What Is Bowel Cancer? Symptoms and Treatment

Colorectal cancer or bowel cancer is a type of cancer that forms from uncontrolled cell growth. This growth originates in portions of the large intestine; although it also may form in the appendix. Perhaps unsurprisingly, bowel cancer forms from the cells lining the organ.
This form of cancer mainly affects the large bowel, while the small bowels remain relatively cancer-free. The condition is the second most common cause of cancer-related deaths. At least six percent of people in Western countries end up developing the condition. Bowel cancer is curable in 40 to 50 percent of most cases, generally with the help of surgical intervention.
How does the condition form?
The cells in the colon may undergo a series of 'mutations,' controlling how the cells there divide and survive. When the cells start dividing in an uncontrollable manner, the result may produce a clump of malignant or cancerous cells. Polyps or an adenoma, clumps of abnormal cells resting on the end of a normal cell stalk, form after these mutations take place.
During this phase, the adenoma is considered pre-cancerous; just five percent of these malignant polyps become cancerous, sometimes life-threatening in nature. This happens when the polyp starts swelling over a long period of time. The abnormal cells start infiltrating the polyp, later spreading to the underlying colon tissue where the polyp resides. At this point, the cancer starts appearing in affected patients.
What are the symptoms?
Bowel cancer's many symptoms start once the cancer infiltrates a patient's colon tissue.
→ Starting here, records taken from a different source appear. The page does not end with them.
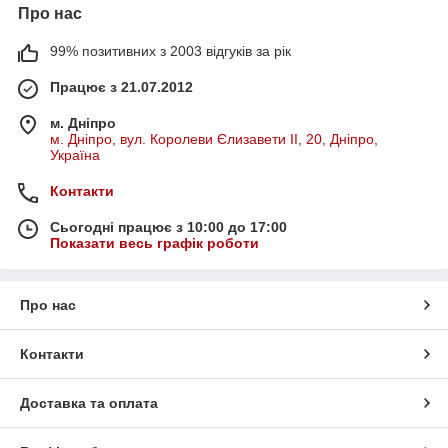
Про нас
99% позитивних з 2003 відгуків за рік
Працює з 21.07.2012
м. Дніпро
м. Дніпро, вул. Королеви Єлизавети ІІ, 20, Дніпро,
Україна
Контакти
Сьогодні працює з 10:00 до 17:00
Показати весь графік роботи
Про нас
Контакти
Доставка та оплата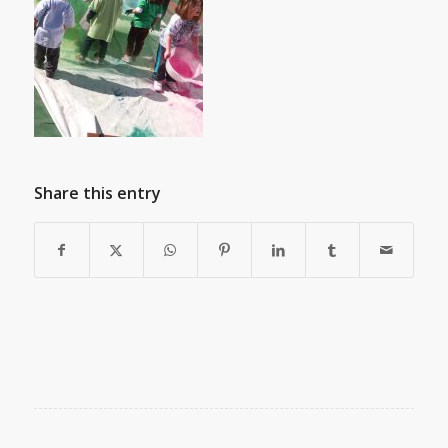
Share this entry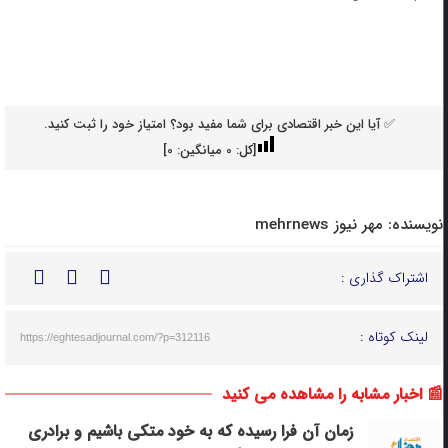
✅ آیا این خبر اقتصادی برای شما مفید بود؟ امتیاز خود را ثبت کنید.
[کل:
0
میانگین:
0
]
نویسنده:
مهر نیوز mehrnews
اشتراک گذاری :
لینک کوتاه :
https://eghtesadjournal.com/?p=312116
📰 اخبار مشابه را مشاهده می کنید
زمان آن فرا رسیده که به خود متکی باشیم و برادری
Constipation is a common symptom, once the cancerous growth starts to block a portion of the lower bowels. If the bowel becomes completely obstructed, a patient generally starts experiencing severe abdominal pain and vomiting.
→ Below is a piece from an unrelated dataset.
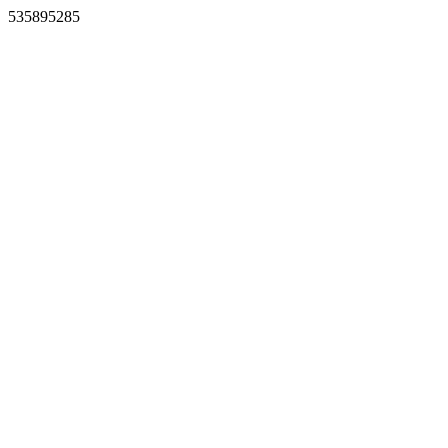
535895285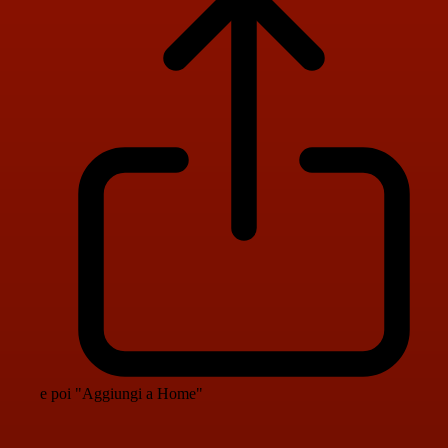
e poi "Aggiungi a Home"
Cancerous growths in the proximal colon's lumen portion are likely to cause symptoms of innate tiredness, shortness of breath and bouts of nausea. Bleeding from the rectum is also a common symptom, which may lead to the loss of blood over time.
Is treatment possible?
Treatment for bowel cancer involves surgery, radiotherapy, chemotherapy and biological therapy. Surgery is the most common treatment for bowel cancer, though some patients require chemotherapy in advanced stages of the disease.
In surgery, the infected portions of the bowels are removed, according to the cancer's stage of progression. In the first three stages of progression there is a requirement for surgical treatment to remove the cancerous tissue, coupled with chemotherapy for stages two and three. Stage four of the illness doesn't have an absolute cure, though can be slowed by using the aforementioned four treatments.